Plus AI hits wages more than jobs.
Amazon has announced the launch of its own AI assistant, Amazon Q, specifically designed for workplace settings. Developed by Amazon’s cloud computing division, Amazon Q aims to assist employees with daily tasks, such as summarizing documents, completing internal support tickets, and answering questions about company policies. In a market already populated by corporate chatbots like Google’s Duet AI and OpenAI’s ChatGPT Enterprise, Amazon is positioning Q as a secure and private alternative. The company aims to address concerns over data security and privacy by allowing businesses to customize access permissions and integrate with existing corporate data systems. Amazon Q is part of the company’s efforts to catch up with competitors in the AI race.
Former Google CEO Eric Schmidt warns that the guardrails currently in place for AI are insufficient to control its capabilities, which could threaten humanity within the next five to ten years. Schmidt compares the situation to the development of nuclear weapons after World War II and emphasizes the urgency of addressing the issue. He suggests the creation of a global body, similar to the Intergovernmental Panel on Climate Change, to provide accurate information to policymakers and facilitate prompt action.
Runway, an AI research company, has unveiled the second generation of its Motion Brush tool, which allows users to animate AI-generated images. The simple brush tool can bring still images to life, creating the illusion of movement in objects like trucks, nature scenery, and even waterfalls. Motion Brush works by uploading an image into the service and using the brush tool to draw a highlight over the area to be animated. Users can also generate images within the platform using text prompts. The tool is currently in beta and available to all Runway members.
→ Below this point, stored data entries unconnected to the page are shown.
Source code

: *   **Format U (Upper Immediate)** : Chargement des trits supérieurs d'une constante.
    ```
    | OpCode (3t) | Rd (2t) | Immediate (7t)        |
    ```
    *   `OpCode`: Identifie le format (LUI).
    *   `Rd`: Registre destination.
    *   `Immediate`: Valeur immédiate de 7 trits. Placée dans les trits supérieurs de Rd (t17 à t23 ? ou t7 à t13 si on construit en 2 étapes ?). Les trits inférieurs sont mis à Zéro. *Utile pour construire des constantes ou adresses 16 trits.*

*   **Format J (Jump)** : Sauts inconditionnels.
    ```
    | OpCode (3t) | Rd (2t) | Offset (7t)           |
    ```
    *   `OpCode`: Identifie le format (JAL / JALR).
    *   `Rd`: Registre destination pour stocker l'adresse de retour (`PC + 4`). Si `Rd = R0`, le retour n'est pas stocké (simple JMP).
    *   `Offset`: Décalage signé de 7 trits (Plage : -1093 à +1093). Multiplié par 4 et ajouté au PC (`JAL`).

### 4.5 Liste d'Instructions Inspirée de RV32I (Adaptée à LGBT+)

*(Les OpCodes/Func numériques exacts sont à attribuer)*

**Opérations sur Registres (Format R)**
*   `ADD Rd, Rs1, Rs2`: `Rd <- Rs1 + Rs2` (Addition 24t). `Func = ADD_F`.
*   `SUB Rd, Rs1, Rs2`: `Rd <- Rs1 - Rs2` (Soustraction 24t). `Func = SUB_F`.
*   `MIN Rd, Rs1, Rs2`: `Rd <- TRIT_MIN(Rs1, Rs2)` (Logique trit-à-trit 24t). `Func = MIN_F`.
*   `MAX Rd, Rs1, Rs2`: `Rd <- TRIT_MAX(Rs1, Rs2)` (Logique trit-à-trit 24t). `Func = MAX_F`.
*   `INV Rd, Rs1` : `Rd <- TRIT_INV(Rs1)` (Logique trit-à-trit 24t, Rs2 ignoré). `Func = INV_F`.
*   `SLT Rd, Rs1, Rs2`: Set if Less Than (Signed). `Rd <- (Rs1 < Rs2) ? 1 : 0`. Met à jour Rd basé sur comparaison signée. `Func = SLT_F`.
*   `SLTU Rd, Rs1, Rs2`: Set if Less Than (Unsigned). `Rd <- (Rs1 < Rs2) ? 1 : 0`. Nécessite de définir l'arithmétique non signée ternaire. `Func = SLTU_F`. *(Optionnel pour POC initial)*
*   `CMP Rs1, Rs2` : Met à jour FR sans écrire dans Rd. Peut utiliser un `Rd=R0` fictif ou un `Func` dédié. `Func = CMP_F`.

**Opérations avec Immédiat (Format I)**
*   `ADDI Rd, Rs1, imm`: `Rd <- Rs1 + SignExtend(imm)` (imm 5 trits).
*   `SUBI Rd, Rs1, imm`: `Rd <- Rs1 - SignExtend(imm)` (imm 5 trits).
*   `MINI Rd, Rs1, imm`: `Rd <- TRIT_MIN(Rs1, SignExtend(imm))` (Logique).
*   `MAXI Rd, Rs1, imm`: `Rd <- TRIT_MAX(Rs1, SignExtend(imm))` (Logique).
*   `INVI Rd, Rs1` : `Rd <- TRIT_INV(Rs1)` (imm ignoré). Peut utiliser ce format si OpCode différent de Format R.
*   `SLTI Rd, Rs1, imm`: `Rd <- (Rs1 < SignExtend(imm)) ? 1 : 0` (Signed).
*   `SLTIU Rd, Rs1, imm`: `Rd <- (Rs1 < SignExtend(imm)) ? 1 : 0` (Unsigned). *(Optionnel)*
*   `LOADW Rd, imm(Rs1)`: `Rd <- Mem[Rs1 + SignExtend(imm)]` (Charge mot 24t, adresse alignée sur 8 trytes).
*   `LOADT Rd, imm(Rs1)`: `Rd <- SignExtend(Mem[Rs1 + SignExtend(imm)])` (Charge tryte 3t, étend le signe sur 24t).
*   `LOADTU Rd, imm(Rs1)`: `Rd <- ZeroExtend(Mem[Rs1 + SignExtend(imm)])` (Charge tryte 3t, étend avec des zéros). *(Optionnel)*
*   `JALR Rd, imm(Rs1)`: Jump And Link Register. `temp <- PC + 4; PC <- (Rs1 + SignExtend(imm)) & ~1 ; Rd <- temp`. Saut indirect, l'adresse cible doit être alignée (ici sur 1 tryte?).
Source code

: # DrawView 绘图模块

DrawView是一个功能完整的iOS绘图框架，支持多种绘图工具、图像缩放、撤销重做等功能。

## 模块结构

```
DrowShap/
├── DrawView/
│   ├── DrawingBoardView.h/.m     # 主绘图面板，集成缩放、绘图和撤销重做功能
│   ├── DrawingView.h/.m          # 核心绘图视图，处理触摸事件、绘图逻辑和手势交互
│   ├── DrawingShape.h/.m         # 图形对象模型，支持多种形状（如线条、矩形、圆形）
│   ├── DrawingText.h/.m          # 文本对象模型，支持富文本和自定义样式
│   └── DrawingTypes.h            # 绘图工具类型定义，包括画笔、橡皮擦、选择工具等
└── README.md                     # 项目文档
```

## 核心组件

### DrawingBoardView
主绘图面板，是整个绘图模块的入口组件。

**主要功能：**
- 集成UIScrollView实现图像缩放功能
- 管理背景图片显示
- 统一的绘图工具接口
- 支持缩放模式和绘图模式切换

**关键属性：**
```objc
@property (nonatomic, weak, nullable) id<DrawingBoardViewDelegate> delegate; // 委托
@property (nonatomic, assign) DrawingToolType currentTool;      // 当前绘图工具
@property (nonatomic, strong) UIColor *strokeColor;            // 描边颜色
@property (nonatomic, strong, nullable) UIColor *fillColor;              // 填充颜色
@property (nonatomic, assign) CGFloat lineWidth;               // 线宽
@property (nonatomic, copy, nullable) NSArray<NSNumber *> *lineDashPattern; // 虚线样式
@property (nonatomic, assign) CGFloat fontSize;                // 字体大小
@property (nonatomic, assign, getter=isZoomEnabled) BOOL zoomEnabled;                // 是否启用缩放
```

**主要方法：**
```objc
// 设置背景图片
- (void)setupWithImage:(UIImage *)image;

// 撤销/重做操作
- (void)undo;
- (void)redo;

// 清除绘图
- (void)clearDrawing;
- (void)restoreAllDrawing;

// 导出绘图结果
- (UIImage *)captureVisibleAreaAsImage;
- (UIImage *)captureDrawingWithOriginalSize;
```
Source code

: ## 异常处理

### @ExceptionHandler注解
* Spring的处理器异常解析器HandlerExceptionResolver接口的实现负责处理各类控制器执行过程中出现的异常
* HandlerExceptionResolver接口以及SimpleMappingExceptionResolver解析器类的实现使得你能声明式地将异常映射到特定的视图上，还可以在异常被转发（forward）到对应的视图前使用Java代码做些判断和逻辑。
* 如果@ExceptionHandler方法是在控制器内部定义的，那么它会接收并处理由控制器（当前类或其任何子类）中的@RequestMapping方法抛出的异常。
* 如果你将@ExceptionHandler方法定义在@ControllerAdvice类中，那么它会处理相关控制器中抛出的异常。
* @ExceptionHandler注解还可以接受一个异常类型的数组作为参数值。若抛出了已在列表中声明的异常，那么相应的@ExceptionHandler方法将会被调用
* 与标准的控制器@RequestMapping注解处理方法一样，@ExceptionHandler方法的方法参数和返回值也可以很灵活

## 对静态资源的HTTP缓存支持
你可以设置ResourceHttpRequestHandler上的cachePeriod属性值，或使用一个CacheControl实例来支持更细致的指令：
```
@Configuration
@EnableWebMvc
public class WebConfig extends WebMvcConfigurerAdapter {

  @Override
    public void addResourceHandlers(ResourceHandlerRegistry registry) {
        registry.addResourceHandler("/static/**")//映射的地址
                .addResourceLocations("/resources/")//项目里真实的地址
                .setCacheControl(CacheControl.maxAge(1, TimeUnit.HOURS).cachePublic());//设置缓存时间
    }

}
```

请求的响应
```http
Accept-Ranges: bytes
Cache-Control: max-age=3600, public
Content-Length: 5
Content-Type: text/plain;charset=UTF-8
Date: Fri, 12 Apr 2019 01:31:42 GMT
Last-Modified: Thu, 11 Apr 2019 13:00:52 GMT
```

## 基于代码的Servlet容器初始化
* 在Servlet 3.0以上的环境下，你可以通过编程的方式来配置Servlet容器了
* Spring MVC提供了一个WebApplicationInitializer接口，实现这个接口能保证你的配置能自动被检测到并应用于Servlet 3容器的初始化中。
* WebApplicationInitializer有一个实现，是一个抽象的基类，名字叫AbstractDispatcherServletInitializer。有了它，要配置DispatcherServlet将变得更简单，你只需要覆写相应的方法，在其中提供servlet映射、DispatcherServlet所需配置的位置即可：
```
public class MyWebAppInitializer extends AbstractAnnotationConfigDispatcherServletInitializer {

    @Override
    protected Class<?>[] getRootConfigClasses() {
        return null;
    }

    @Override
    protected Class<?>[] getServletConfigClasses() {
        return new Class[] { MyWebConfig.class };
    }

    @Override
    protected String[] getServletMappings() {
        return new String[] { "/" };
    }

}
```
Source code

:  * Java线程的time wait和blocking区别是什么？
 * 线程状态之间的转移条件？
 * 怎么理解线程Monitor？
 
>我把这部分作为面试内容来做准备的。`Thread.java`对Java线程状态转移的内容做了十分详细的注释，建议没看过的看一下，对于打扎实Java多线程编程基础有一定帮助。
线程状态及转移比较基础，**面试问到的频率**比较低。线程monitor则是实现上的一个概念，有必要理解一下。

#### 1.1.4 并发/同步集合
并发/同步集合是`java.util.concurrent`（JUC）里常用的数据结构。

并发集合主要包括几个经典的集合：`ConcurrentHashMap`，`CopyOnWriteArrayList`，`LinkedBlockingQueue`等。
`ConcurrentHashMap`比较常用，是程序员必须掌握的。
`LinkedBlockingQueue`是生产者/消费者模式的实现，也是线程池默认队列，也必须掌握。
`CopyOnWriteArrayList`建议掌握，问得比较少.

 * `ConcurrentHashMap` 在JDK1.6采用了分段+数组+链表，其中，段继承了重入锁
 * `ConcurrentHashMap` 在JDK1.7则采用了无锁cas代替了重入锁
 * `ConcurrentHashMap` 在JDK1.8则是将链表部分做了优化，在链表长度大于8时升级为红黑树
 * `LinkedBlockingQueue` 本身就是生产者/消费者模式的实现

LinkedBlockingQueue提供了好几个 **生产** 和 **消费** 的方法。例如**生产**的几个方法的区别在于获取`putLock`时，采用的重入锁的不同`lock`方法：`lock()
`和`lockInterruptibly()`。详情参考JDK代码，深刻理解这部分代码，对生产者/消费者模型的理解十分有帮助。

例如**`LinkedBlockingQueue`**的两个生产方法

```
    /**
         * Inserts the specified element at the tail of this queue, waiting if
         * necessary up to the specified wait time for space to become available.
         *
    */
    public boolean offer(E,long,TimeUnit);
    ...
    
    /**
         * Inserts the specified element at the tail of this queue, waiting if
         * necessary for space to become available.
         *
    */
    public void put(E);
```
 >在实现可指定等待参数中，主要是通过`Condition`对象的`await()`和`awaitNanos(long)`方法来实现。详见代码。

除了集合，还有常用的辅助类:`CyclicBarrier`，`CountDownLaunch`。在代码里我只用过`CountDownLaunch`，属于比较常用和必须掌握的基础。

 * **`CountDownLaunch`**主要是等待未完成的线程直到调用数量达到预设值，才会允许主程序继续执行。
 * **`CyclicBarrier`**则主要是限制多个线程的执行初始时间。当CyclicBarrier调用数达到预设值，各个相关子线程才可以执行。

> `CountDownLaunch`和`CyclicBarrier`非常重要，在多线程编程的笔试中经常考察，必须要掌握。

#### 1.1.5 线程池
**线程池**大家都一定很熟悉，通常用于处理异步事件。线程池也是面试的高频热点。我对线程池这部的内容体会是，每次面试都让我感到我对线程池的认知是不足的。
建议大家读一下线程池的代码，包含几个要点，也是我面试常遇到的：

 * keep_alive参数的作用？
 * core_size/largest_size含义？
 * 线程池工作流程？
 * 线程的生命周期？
Meta, the parent company of Facebook, has recently announced updates to its advertising policies regarding political and social issue ads, specifically addressing the use of AI. Advertisers worldwide will be required to disclose if AI or related digital editing techniques were used to create or alter political or social issue ads under certain conditions. Meta also plans to block new political, electoral, and social issue ads during the final week of U.S. elections, a move consistent with previous years. These measures come as the increasing use of AI technology in visual and textual content creation raises concerns about misinformation and misleading ads.
According to a study conducted by the European Central Bank, fears regarding AI replacing human workers in the job market may be overblown. The study found that AI has actually created job opportunities, particularly for younger and high-skilled workers. However, it also pointed out that AI technology has a negative impact on wages. The research analyzed employment shares in 16 European countries from 2011 to 2019, during the deep learning boom. It discovered that AI affects wages in occupations more exposed to the technology, while low- and medium-skill jobs remain largely unaffected.
Swedish company Ekobot AB has developed an AI-powered weeding robot called the Ekobot WEAI. This ground-breaking wheeled robot uses metal fingers to autonomously recognize and pluck weeds from the ground in fields full of onions, beets, carrots, and more. With a battery life of 10-12 hours and a top speed of 5 km/h, the Ekobot WEAI can cover about 10 hectares of land in a day. By using an AI-powered machine vision system, the Ekobot can identify weeds and pluck them rapidly, reducing the need for pesticides by up to 70%.